Real life brings things home. I shall end with some stories.

 

Starbucks and Ford

Both Starbucks and Ford Motor Company have undergone large-scale organizational renewal programs that have yielded impressive outcomes. But only a few years back, each enterprise was fighting for its life.

In late 2007, for example, Starbucks faced intensified competition, cautious consumers anxious about a deteriorating economy, declining store traffic, a falling stock price, and what CEO Howard Schultz later described as an arrogant culture that had lost its animating sense of collective identity. By mid 2008, things had reached a crisis. Fast forward four years: store traffic is growing at double-digit rates, employee engagement is strong and rising, revenue is on track to grow about 15% in fiscal to 2012 to more than $13 billion, and the company’s stock price recently hit a record high.
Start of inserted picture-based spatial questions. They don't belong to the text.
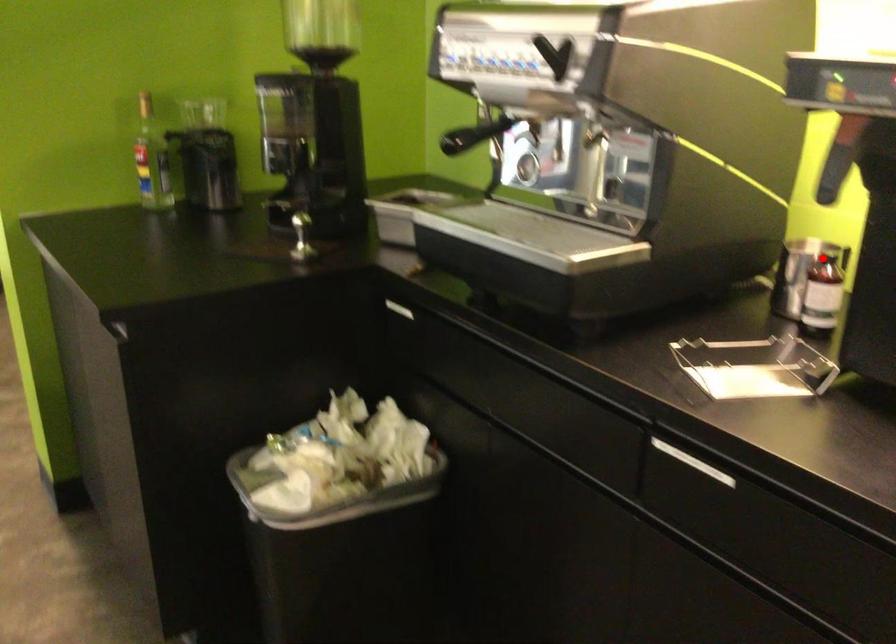
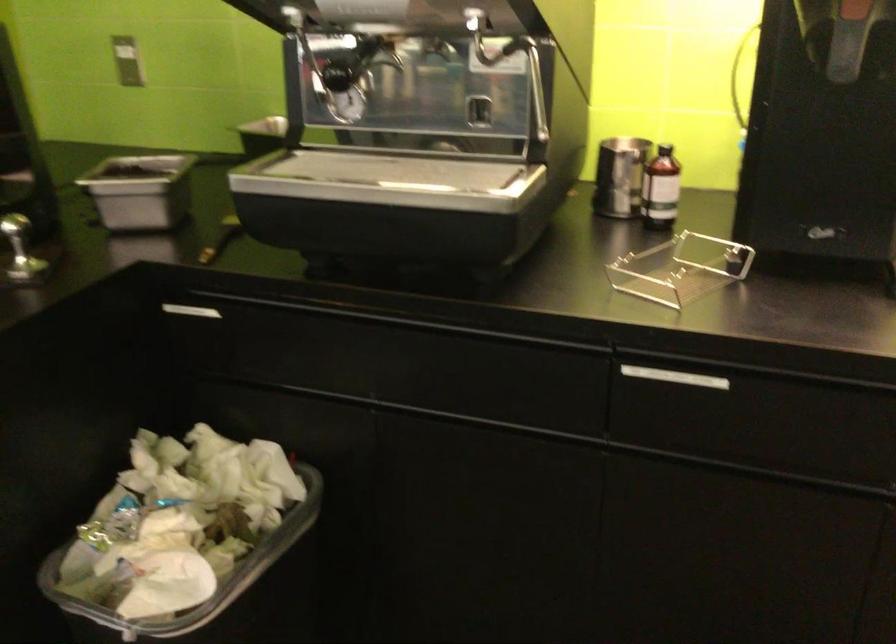
In the second image, find the point that corresponds to the highlighted location in the first image.

(666, 152)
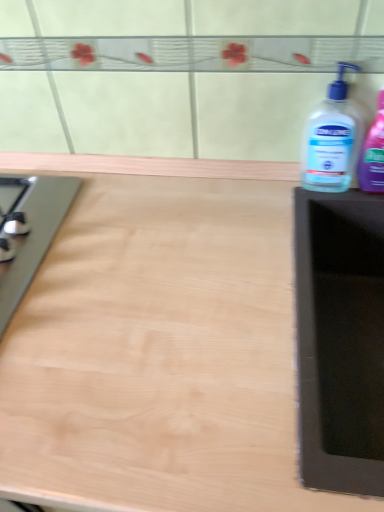
Find the location of `transparent plastic bottle at right, which is the 1th bottle from right to left`. transparent plastic bottle at right, which is the 1th bottle from right to left is located at coordinates (373, 153).

Where is `light wood countertop at center`? light wood countertop at center is located at coordinates (159, 344).

Considering the relative sizes of transparent plastic bottle at right, which appears as the 2th bottle when viewed from the right, and light wood countertop at center in the image provided, is transparent plastic bottle at right, which appears as the 2th bottle when viewed from the right, taller than light wood countertop at center?

Incorrect, the height of transparent plastic bottle at right, which appears as the 2th bottle when viewed from the right, is not larger of that of light wood countertop at center.

In the scene shown: Visually, is transparent plastic bottle at right, which appears as the 2th bottle when viewed from the right, positioned to the left or to the right of light wood countertop at center?

From the image, it's evident that transparent plastic bottle at right, which appears as the 2th bottle when viewed from the right, is to the right of light wood countertop at center.

This screenshot has width=384, height=512. I want to click on countertop in front of the transparent plastic bottle at right, the first bottle when ordered from left to right, so click(159, 344).

Considering the points (231, 418) and (358, 112), which point is behind, point (231, 418) or point (358, 112)?

The point (358, 112) is behind.

Which of these two, light wood countertop at center or transparent plastic bottle at right, the first bottle when ordered from left to right, is smaller?

Smaller between the two is transparent plastic bottle at right, the first bottle when ordered from left to right.

From the image's perspective, which is below, light wood countertop at center or transparent plastic bottle at right, the first bottle when ordered from left to right?

From the image's view, light wood countertop at center is below.

Can you confirm if light wood countertop at center is shorter than transparent plastic bottle at right, the first bottle when ordered from left to right?

Incorrect, the height of light wood countertop at center does not fall short of that of transparent plastic bottle at right, the first bottle when ordered from left to right.

Is transparent plastic bottle at right, arranged as the 2th bottle when viewed from the left, next to light wood countertop at center and touching it?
The turnaround at Ford was no less dramatic. In 2008, the company was losing more than $80 million a day when the bottom fell out of the global car market. At the end of the year, Ford’s stock price hit a nadir of $1.01. By 2011, however, the script had changed markedly. That year, the company earned a net profit of $20 billion on sales of $128 billion. It distributed profit-sharing payments of about $6,200 to each of its 41,600 employees. In early 2012, analysts targeted a $16 stock price for the company. It was a remarkable comeback, made more so by the fact that Ford was the only one of the Big Three not bailed out by taxpayer money.

Each of these turnarounds was led by a committed, clear-eyed chief executive—Howard Schultz at Starbucks and Alan Mulally at Ford. Both Schultz and Mulally worked hard to turn over every rock that covered a problem in their respective companies. Like physicians on the trail of an unknown illness, they did not flinch from what they discovered, but instead integrated this expanding knowledge into their vision for the company’s future and their roadmaps for change… As important, each leader kept the lines of communication open among his senior team, his rank-and-file employees, and other stakeholders. Schultz and Mulally each spent countless hours out in the field (and far from the corner office), pulling information from customers and employees throughout the organization. All this interaction also served to take the emotional pulse of those involved in the turnaround and to sustain collective motivation.

Organizational transformation almost always involves changing the existing culture.  At Ford, Mulally realized early on that he would have to break down the ego-driven and backbiting ethos among senior executives and replace this with greater transparency, accountability, and collaboration. To do this, he used every tool at his disposal—chance encounters with individuals, weekly business plan reviews, data-driven management, and carefully chosen language and gestures (For example, Mulally would say, “you have a problem” as he squeezed a senior manager’s arm. “You are not the problem.”) As trust and accountability increased among his senior team, so too, did collective efforts at fixing pressing problems.

Organization renewal involves more than saving the enterprise; it also means simultaneously rebuilding the institution on a more sustainable, successful basis. To make Ford globally competitive, for example, Mulally realized he had to simplify the carmaker’s product line, portfolio of brands and organizational structure. He and his team also had to cut operating costs, improve production efficiency, and introduce a few game-changing products. And they had to do all this while staunching the cash bleed in the midst of the financial crisis of 2008.

Each of these leaders anchored their strategy in their organization’s core identity. Yes, each recognized, the need for change was urgent and undeniable. But each also realized that successful transformation could only unfold on the foundation of each company’s broader purpose and demonstrated strengths

Organizational transformation does not happen over-night, Mrs Kagina will be the first to tell you that. However, by committing to be better, know better and do better, desires come to pass. The buck starts with you as the team leader. What are you hoping your business will look like and become? Make the necessary changes you need to, commit to them – everyday. Let your tree flourish.